Помню, что этот громоздкий великосветский аппарат с его китайскими церемониями почти всем был в тягость. Он оставлял чувство гнетущей пустоты в душе и необыкновенно дорого стоил карману. Beceлие балов увлекало молодежь в первые месяцы, в лучшем случае в первый год выездов. Но в конце концов, и душа, и тело утомлялись от этой жизни, не оставлявшей времени, чтобы связать две мысли вместе. И, однако, люди были рабами предания. Спокон века было принято, что «молодые люди должны видеться на балах». И вот, молодой человек должен был «вытанцовывать жену», а молодая девушка — мужа. Важное же дело в жизни — супружество — решалось за каким-нибудь котильоном или мазуркой, в обстановке, почти [130] устранявшей возможность близкого знакомства, потому что серьезный разговор на балу был частью невозможен, частью же не принят, как признак смешного педантизма.

Уже задолго до революции все это упростилось, — пропасть лишнего балласта была выброшена за борт. Приходится жалеть не об этих, уже в моей молодости отживавших обломках старого быта, а о многом другом утраченном.

Я говорю не об одних серьезных сторонах жизни. Были в моей молодости радостные картины безграничного веселья, относящиеся к той же эпохе, о которых мне и сейчас весело вспомнить. Для будущего русской молодежи я бы от души желал, чтобы повторялись им наши развлечения, которые увлекали и радовали игрой ума и блеском яркого таланта

А такие были. — Помню, например, целую зиму в Москве, когда в одном родственном доме разыгрывались блестящие, исключительные по остроумие шарады, разраставшиеся в целые маленькие спектакли. Это было возможно благодаря присутствию среди исполнителей трех больших талантов, из коих двое — граф Федор Львович Сологуб и мой брать Сергей — разрабатывали сюжет шарады в стихах, а третий — Николай Андреевич Кислинский полагал эти стихи на музыку. Получалась собственно уже не шарада, а целая оперетка с увертюрой, хорами и ариями. — В конце концов авторы с шарады прямо перешли на оперетки, которые они сочиняли, а затем тут же разучивали и ставили. Некоторые из этих произведений были перлами остроумия литературного и в то же время музыкального.

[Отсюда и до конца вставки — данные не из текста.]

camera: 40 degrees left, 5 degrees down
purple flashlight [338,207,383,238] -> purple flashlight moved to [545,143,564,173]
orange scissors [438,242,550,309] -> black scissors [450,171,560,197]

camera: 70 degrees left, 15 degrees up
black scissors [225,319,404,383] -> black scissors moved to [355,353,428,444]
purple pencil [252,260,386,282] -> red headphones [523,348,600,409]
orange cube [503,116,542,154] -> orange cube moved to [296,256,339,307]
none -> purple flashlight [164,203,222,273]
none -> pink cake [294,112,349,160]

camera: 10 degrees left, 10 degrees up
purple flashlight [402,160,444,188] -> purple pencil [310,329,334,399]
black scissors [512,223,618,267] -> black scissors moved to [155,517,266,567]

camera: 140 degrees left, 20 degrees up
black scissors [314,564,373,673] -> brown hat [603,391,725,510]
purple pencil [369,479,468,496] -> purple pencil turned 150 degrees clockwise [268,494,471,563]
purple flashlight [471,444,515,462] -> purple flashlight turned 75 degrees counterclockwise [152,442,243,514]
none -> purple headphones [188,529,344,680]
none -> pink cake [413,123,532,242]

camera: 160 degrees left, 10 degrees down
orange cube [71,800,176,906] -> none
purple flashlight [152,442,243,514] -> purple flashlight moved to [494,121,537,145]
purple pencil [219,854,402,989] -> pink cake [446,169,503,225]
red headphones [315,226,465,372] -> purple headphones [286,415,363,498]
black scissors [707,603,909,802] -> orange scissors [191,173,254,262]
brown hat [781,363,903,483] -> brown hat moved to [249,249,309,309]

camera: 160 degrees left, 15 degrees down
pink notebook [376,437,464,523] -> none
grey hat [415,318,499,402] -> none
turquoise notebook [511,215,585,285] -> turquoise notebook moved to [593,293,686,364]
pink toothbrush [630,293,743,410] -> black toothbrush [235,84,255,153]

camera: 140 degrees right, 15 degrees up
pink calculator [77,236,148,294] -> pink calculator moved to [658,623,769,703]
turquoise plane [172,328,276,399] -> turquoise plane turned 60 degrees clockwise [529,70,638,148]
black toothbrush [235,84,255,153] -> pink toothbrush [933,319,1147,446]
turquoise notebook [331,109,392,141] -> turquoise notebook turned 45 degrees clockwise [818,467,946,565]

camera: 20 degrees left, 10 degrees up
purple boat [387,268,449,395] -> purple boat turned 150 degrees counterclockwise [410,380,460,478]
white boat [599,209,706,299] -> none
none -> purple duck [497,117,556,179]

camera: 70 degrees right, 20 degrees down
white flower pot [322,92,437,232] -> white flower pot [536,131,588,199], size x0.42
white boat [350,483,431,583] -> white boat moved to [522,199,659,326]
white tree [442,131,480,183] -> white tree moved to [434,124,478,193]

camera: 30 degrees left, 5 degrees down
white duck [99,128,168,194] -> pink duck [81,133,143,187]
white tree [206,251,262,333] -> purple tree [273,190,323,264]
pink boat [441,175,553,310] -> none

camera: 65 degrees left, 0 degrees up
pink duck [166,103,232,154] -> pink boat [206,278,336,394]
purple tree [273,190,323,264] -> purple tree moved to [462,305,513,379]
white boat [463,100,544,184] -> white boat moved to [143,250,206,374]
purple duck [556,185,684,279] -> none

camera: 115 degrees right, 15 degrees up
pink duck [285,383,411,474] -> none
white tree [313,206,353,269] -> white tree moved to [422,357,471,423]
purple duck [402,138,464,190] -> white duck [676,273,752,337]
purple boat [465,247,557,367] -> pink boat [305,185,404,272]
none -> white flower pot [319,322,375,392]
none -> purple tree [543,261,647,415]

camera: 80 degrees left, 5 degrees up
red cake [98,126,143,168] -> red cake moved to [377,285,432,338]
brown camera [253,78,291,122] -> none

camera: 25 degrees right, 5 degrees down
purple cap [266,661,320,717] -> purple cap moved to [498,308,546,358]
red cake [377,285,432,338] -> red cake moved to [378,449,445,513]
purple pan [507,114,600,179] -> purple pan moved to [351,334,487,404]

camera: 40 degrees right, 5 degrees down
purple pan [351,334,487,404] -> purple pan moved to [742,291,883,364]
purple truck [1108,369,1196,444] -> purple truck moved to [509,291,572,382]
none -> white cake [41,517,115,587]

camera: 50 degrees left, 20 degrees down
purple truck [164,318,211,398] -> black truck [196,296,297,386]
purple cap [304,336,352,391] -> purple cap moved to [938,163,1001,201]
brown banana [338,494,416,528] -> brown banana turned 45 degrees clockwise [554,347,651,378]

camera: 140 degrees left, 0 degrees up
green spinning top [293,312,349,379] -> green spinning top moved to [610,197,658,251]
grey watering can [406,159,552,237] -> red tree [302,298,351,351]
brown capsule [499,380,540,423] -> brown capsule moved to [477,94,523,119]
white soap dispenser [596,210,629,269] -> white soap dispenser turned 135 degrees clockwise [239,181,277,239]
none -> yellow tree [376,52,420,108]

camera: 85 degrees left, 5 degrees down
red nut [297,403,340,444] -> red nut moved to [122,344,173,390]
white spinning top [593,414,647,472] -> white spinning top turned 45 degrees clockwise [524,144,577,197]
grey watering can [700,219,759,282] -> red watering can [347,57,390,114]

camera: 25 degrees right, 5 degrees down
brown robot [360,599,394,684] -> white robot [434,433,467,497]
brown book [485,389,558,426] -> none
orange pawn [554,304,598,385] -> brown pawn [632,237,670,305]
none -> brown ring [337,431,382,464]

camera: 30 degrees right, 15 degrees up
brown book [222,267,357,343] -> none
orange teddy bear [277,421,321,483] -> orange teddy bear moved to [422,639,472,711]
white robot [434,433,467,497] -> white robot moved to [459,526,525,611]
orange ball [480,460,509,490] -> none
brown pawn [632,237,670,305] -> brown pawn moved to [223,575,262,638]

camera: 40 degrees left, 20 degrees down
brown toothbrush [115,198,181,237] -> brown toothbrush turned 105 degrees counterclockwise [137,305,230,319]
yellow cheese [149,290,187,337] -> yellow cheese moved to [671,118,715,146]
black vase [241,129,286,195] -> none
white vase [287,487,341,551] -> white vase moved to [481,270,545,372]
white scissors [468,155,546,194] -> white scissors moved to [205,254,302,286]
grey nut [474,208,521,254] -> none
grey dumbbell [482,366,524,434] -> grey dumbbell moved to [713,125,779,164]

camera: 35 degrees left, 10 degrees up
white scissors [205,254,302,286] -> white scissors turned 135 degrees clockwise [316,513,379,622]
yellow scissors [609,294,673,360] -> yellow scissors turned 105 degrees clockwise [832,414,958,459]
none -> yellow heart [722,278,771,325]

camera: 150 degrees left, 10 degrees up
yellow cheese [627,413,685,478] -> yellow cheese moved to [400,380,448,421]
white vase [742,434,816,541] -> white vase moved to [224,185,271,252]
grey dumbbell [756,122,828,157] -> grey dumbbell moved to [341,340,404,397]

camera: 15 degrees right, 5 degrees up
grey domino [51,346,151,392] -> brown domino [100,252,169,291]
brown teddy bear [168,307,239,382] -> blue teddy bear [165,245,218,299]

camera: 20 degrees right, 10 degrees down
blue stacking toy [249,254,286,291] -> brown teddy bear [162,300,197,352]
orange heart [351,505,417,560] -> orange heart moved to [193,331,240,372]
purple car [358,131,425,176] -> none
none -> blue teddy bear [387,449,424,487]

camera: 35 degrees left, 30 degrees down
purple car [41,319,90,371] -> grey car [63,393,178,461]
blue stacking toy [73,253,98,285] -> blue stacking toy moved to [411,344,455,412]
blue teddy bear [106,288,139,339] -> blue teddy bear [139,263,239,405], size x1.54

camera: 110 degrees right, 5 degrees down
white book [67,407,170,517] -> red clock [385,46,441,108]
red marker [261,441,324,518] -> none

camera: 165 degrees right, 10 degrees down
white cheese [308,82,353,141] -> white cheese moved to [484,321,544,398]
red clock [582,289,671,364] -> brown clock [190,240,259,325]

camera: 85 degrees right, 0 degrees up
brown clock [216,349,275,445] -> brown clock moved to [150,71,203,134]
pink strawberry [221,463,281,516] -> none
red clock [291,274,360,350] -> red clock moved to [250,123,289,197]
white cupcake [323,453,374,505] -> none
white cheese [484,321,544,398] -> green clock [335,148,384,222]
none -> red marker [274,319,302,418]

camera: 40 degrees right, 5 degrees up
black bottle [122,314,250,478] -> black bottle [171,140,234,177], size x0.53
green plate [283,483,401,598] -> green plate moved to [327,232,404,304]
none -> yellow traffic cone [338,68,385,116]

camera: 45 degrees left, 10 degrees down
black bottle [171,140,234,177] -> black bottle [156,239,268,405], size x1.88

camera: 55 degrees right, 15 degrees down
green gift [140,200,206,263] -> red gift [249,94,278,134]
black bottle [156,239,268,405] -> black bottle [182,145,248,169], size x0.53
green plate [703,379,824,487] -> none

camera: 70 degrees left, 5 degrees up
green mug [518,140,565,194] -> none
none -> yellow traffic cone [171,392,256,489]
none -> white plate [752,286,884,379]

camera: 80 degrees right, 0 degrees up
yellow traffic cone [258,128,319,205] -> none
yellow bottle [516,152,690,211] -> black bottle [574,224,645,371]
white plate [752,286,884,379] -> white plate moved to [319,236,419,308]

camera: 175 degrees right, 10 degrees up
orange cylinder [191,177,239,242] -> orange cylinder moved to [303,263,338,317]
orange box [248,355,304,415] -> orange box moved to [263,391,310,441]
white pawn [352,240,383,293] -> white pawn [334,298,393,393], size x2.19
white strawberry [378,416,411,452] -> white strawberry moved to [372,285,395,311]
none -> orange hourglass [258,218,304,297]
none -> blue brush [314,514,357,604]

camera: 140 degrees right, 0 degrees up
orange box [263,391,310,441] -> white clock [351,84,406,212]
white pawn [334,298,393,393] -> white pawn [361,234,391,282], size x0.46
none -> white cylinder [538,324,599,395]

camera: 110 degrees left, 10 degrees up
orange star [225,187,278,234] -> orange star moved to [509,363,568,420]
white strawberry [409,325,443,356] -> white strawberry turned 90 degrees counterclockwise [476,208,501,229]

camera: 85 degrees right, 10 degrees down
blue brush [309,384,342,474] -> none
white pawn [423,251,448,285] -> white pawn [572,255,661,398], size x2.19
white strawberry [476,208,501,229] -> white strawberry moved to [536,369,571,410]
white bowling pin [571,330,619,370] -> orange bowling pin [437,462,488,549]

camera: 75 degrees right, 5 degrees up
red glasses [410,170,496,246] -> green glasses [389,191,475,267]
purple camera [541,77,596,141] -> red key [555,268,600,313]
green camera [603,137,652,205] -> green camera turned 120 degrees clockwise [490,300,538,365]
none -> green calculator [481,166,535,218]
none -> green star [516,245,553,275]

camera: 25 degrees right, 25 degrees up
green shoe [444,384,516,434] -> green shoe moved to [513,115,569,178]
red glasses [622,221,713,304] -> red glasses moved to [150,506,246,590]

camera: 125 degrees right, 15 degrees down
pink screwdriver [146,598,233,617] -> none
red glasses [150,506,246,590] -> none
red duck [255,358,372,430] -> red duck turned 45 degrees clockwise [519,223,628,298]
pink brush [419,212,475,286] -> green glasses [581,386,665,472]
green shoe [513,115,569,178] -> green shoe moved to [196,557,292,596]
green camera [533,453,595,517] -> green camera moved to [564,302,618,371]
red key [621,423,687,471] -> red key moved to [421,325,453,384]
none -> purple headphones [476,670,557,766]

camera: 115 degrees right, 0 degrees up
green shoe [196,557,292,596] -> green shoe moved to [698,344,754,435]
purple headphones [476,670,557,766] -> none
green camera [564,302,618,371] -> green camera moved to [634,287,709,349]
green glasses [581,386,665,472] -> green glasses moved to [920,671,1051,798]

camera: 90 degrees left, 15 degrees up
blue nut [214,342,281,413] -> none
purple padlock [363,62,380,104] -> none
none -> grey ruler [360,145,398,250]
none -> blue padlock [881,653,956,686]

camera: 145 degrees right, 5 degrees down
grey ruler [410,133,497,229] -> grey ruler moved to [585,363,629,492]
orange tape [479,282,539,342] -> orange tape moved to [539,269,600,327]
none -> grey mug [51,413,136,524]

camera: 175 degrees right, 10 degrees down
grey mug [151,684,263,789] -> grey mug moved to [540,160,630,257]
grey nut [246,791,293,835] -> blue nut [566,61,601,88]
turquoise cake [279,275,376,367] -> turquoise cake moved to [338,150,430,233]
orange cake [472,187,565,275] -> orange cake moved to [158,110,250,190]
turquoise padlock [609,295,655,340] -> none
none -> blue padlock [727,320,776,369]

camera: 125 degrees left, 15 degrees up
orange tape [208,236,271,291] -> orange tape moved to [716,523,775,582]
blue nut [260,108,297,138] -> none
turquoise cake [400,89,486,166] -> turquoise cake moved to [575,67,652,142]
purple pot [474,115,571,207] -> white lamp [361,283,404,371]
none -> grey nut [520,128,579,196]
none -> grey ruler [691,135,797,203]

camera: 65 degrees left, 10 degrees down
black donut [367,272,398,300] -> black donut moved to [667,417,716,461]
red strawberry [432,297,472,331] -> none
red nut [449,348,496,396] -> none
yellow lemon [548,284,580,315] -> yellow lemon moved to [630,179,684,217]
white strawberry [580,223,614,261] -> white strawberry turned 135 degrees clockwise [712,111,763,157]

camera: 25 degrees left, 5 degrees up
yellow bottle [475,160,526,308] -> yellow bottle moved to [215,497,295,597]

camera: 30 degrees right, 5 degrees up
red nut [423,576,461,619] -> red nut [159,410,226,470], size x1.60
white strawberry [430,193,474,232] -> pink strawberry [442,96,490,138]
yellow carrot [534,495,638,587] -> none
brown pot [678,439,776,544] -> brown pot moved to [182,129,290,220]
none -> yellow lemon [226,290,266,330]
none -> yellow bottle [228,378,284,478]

Такова была, например, исполненная нами дважды шарада «Баян», темой для которой послужило призвание варягов. Кислинский написал и исполнил на рояле увертюру к этой пьесе, в которой удивительно ловко сплетались три ее руководящих мотива, [131] — славянский мотив беспорядка, немецкий мотив варягов «Lieber Augustin» и, наконец, торжествующий мотив порядка, канвой для которого послужила бедная и однообразная тема «церемониального марша». Беспорядок изображался нестройными хроматическими руладами в начале увертюры. Потом как будто издали появлялся мотив «Lieber Augustin» и вступал в борьбу с хаосом хроматических звуков. Хаос, в начале срывавший и заглушавший «Augustin», к середине увертюры слабел и, наконец, исчезал, а радостная «Augustin» переплеталась с тяжелою и мерною поступью «церемониального марша», который в конце концов победно гремел, разрастаясь в громкое и громоздкое плацпарадное торжество. — Кислинский не пожалел красок и триумф порядка звучал у него необыкновенно забавно. Композиция увертюры и всей вообще музыки шарады была настолько талантлива, что присутствовавший при исполнении пьесы П. И. Чайковский обратил внимание на Кислинского и имел с ним долгий разговор: он убеждал его серьезно заниматься, предлагал свое содействие и приглашал к себе на дом.